In her first novel, Emily Fridlund joins Peter Geye (Wintering) and Tim O'Brien (In the Lake of the Woods) in considering the no-man's land of Minnesota somewhere north of Bemidji and Duluth. History of Wolves is so observant, so compassionate, so fresh that it can hold its own among the best of more established writers. The narrator Linda's life is bent and shaped by this grand territory of isolation--its clear lakes and thick forests, small-town beer and bait shops, primitive cabins and summer lake mansions, and especially its extremes of weather. The 37-year-old Linda's memories of events in her mid-teens are always colored by the seasons: "Winter collapsed on us that year. It knelt down, exhausted, and stayed"; spring appears with "a wallop of bright green everywhere you looked"; and then the hot summer delivers swarming mosquitos and random forest fires.

It's a tough place to grow up--made tougher by Linda's disenchanted and distant commune-founding parents; an enigmatic classmate, Lily, with "big brown eyes, dyslexia... dimples on her cheeks, nipples that flashed like signs from God through her sweater"; a young history teacher with a sex-offender past who hits on Linda and Lily; and the high school clique of idolized hockey players who "got teachers to forgive their blank worksheets... [and] Zambonis to stripe the world as far as you could see in perfect swaths of freezing water." Fridlund brings such authenticity to Linda's voice that it easily skips among these teen demons; she salts the novel with snippets from Linda's earlier unchaperoned childhood in the commune and later restless years in the Twin Cities with temp jobs and deadbeat boyfriends.

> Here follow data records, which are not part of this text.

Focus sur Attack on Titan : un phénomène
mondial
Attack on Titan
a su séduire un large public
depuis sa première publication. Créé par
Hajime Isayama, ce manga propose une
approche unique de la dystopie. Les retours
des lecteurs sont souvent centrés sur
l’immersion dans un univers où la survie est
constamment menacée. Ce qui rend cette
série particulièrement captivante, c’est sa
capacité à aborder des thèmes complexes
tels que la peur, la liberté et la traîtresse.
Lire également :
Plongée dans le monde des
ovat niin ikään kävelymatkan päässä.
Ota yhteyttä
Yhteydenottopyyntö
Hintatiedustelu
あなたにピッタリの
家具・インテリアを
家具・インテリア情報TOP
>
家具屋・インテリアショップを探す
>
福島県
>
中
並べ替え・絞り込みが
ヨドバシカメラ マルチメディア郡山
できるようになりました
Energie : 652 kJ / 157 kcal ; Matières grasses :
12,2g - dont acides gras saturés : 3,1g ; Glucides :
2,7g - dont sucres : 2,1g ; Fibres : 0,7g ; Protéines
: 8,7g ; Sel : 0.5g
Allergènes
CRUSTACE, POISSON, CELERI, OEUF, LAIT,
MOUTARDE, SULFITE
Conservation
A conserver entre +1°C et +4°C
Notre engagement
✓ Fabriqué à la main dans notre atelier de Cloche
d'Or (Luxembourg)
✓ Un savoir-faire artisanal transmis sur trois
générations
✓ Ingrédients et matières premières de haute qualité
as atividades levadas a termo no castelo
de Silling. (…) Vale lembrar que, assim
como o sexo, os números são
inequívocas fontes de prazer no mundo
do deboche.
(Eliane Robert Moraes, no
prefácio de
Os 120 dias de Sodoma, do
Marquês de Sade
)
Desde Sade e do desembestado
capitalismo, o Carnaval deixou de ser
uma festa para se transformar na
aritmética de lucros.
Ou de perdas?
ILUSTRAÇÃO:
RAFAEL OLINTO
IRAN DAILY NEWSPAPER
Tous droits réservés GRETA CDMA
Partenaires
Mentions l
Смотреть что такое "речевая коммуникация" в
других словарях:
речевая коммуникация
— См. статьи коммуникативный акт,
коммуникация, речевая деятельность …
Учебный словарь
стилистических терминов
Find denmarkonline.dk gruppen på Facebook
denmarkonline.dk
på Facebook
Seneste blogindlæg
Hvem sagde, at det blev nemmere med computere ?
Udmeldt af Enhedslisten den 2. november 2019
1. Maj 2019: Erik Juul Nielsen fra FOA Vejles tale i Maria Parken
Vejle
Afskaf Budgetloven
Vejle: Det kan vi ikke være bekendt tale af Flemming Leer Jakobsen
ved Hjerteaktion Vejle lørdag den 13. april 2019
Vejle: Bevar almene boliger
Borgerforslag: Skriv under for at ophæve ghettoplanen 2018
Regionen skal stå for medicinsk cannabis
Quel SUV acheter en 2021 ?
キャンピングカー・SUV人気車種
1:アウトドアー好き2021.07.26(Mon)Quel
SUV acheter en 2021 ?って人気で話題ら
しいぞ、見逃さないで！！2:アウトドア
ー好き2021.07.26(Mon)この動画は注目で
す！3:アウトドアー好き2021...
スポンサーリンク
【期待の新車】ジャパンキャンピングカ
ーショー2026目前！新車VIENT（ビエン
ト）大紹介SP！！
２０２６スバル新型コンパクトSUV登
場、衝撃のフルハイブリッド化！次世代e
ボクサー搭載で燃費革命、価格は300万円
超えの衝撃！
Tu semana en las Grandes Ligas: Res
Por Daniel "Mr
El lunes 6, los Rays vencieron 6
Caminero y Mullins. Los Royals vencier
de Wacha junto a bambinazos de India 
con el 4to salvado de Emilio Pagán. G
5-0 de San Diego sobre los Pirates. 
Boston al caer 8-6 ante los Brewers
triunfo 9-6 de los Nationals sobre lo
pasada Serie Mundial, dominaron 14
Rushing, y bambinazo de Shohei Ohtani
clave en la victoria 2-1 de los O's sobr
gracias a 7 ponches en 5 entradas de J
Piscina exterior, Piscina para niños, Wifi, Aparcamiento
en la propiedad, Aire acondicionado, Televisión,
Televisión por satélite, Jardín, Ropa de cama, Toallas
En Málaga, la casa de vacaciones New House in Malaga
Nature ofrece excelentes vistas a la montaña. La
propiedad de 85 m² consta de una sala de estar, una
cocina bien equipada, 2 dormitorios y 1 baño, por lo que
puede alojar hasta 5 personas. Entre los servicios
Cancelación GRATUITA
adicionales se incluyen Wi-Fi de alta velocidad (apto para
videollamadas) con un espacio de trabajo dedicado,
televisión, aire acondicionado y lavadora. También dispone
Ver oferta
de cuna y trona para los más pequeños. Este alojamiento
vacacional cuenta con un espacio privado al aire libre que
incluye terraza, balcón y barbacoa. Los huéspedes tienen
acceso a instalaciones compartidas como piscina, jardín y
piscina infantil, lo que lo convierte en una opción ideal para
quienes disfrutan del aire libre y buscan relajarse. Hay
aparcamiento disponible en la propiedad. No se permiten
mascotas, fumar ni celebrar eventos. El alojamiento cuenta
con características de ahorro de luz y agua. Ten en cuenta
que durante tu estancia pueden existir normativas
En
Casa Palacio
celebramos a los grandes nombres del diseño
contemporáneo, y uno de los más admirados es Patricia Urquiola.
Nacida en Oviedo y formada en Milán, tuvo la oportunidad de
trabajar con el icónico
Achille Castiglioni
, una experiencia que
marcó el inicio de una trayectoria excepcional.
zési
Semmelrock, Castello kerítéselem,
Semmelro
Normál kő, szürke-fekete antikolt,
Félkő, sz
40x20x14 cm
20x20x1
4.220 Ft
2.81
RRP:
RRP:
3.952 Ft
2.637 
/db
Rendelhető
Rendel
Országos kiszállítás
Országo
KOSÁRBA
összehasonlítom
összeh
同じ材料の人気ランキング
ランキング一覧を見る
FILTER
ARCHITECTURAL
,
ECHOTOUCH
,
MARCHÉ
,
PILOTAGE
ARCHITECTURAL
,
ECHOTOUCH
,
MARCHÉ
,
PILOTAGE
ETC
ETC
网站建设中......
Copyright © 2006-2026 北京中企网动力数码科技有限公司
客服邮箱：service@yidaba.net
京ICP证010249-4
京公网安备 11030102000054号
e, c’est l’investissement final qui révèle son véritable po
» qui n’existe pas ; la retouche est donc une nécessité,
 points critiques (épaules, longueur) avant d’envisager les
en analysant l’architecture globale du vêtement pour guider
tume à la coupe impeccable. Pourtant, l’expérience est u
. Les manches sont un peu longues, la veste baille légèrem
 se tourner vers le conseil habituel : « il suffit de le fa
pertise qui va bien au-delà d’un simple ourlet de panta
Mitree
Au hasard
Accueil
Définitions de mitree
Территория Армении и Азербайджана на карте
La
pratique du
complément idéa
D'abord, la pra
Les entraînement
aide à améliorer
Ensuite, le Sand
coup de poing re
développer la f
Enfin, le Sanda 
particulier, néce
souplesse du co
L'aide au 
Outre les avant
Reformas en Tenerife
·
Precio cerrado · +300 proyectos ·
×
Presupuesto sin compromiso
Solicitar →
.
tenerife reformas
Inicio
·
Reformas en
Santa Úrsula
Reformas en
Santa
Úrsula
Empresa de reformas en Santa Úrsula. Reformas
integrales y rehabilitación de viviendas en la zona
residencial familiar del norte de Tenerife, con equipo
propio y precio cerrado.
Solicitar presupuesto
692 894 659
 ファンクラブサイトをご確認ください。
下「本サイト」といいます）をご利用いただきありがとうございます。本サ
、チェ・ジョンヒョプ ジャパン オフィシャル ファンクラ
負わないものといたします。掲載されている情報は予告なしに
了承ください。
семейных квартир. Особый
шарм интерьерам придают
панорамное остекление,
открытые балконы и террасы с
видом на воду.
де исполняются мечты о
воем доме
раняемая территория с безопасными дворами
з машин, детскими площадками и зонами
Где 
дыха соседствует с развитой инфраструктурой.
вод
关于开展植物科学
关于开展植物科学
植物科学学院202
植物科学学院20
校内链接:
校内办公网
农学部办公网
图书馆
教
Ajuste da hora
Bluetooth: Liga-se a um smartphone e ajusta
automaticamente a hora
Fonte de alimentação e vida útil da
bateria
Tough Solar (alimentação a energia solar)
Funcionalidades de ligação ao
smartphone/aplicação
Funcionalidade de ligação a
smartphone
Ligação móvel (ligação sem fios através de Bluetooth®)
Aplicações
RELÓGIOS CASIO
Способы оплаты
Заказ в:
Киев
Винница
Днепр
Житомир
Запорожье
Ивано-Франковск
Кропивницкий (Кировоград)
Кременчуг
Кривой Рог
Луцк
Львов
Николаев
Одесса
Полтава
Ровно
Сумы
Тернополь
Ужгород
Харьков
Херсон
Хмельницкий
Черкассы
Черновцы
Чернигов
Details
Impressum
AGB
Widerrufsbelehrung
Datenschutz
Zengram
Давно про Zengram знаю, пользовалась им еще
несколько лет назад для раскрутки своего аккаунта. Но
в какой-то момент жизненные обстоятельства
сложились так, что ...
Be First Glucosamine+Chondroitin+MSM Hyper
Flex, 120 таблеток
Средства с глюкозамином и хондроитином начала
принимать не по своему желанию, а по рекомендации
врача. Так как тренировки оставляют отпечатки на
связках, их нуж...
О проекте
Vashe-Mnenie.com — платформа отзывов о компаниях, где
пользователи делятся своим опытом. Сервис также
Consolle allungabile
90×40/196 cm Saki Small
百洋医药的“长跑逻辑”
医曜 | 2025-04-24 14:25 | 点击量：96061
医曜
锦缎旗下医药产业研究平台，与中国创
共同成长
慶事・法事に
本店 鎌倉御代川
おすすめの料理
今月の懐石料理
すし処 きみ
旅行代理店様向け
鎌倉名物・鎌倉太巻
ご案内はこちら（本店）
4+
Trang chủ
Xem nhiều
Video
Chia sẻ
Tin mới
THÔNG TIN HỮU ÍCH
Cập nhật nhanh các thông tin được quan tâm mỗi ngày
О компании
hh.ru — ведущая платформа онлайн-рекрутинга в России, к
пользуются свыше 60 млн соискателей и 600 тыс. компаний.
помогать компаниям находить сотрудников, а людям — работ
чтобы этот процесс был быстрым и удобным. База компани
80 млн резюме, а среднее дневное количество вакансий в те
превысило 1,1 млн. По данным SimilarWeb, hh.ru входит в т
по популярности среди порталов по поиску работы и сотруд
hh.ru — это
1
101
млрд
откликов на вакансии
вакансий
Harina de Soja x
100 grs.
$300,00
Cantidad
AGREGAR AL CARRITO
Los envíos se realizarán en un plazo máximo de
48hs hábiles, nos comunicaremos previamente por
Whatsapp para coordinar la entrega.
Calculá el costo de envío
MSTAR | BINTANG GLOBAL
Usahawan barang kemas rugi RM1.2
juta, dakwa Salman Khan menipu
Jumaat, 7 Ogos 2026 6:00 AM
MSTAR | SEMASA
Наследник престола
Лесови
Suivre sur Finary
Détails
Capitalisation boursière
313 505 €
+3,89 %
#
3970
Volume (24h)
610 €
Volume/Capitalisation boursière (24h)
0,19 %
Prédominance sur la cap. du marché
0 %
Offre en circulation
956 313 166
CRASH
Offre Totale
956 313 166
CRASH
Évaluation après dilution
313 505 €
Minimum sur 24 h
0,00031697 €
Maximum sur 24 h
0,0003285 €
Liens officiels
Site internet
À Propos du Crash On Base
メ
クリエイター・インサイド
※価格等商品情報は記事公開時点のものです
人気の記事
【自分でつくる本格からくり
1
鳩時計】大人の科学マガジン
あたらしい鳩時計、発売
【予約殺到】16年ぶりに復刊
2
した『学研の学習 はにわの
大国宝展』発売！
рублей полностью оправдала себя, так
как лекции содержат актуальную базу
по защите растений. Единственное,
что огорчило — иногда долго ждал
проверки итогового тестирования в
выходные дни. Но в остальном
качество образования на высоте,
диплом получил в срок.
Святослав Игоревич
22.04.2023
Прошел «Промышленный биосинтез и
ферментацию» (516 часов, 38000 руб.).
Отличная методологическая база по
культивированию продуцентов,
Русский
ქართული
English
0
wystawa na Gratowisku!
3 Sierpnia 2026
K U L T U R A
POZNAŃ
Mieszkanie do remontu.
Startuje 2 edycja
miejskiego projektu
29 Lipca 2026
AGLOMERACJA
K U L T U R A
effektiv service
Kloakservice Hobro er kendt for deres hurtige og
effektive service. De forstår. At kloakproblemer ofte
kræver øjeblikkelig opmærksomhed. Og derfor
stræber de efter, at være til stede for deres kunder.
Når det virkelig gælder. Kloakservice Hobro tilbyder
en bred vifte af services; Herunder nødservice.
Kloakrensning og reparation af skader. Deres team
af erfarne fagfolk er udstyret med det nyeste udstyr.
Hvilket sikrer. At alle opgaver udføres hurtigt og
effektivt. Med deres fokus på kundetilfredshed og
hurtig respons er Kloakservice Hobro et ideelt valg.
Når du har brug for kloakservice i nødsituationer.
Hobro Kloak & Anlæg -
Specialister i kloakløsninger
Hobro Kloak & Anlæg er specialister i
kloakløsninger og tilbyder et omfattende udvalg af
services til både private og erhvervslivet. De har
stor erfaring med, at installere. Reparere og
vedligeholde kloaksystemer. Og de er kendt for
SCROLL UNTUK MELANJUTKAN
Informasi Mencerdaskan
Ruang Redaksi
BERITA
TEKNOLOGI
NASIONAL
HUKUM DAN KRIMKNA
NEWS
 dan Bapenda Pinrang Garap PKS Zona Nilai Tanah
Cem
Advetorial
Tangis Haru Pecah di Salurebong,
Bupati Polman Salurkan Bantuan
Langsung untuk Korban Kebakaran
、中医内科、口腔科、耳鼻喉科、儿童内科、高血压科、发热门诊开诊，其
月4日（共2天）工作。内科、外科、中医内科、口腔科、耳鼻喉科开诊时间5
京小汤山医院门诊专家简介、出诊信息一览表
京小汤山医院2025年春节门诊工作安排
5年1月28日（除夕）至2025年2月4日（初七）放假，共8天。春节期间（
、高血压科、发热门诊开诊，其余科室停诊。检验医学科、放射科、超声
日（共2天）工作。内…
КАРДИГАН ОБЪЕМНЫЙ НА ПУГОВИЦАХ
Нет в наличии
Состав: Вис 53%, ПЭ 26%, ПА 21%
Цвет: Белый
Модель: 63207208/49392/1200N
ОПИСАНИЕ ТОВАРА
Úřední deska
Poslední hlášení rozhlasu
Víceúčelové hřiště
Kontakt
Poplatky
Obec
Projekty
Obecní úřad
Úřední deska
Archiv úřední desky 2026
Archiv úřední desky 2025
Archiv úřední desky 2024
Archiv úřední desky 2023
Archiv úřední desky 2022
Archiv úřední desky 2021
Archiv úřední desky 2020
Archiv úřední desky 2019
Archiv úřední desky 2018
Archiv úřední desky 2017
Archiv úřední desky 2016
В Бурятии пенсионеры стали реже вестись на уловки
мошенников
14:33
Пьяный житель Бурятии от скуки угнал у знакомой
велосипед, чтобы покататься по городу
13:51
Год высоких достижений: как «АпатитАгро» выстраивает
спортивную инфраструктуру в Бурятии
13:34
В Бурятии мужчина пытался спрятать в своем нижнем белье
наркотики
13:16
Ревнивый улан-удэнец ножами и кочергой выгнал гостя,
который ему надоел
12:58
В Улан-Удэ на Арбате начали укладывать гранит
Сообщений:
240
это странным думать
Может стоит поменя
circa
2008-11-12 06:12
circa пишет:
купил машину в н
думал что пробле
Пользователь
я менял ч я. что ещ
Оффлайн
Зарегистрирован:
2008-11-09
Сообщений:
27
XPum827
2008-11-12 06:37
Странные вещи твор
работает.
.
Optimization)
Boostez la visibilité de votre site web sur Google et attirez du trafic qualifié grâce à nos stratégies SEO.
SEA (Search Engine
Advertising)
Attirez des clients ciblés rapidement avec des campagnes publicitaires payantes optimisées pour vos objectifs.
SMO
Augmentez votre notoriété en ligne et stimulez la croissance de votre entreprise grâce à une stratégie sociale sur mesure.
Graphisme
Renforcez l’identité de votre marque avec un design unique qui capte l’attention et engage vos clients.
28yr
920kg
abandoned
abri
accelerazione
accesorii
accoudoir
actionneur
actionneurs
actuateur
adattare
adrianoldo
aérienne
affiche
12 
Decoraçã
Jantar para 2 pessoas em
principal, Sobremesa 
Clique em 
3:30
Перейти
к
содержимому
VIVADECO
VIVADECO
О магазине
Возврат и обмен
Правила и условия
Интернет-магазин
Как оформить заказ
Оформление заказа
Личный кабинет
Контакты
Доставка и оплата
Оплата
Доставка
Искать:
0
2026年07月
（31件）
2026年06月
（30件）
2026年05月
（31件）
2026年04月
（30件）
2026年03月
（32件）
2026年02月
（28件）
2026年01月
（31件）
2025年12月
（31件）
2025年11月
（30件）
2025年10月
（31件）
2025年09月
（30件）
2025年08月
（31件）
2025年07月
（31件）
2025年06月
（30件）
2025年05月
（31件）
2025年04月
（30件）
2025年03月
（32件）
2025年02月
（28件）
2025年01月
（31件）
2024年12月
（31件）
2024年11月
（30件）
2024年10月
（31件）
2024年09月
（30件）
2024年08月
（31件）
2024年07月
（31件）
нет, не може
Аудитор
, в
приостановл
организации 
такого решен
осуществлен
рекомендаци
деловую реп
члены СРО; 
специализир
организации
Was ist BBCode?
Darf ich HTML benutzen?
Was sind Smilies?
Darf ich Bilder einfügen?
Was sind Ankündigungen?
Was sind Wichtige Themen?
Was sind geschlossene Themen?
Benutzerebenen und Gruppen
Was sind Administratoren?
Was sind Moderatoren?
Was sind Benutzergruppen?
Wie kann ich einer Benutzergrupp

When the suburban Chicago Gardner family moves into the fancy log summer home across the lake from Linda, they provide the answer to the only prayer she has cobbled from her "rinky-dink faith": "Dear God, please help... [us] to be not too bored and not too lonely." Cleopatra ("Patra") Gardner is taking time away from the city with her four-year-old son, Paul; her husband, Leo, is an astronomer temporarily living in Hawaii doing research for a book, which Patra is editing. She desperately needs childcare help when she meets Linda, who happily dumps her part-time job to babysit Paul. A precocious, softhearted kid with an active imagination, he's a handful with "four-going-on-five-year-old plans: visit Mars, get shoes with ties," an obsession with trains and a peculiar attachment to his father's large glove. Linda tries to teach Paul simple survival skills, the habits of migrating birds and nomadic wolves, and the mysterious ways of the woods, but fate and Leo's Christian Science teachings override Linda's ingenuous guidance. It doesn't go well. Growing up is hard, but there is nothing more grown up than wondering if one could have done more for those one cares about. Fridlund gets it--and in History of Wolves, expertly tells it. --Bruce Jacobs, founding partner, Watermark Books & Cafe, Wichita, Kan.

Shelf Talker: In a voice both innocent and mature, the narrator of Emily Fridlund's splendid first novel captures the trials of growing up in the stark isolation of northern Minnesota.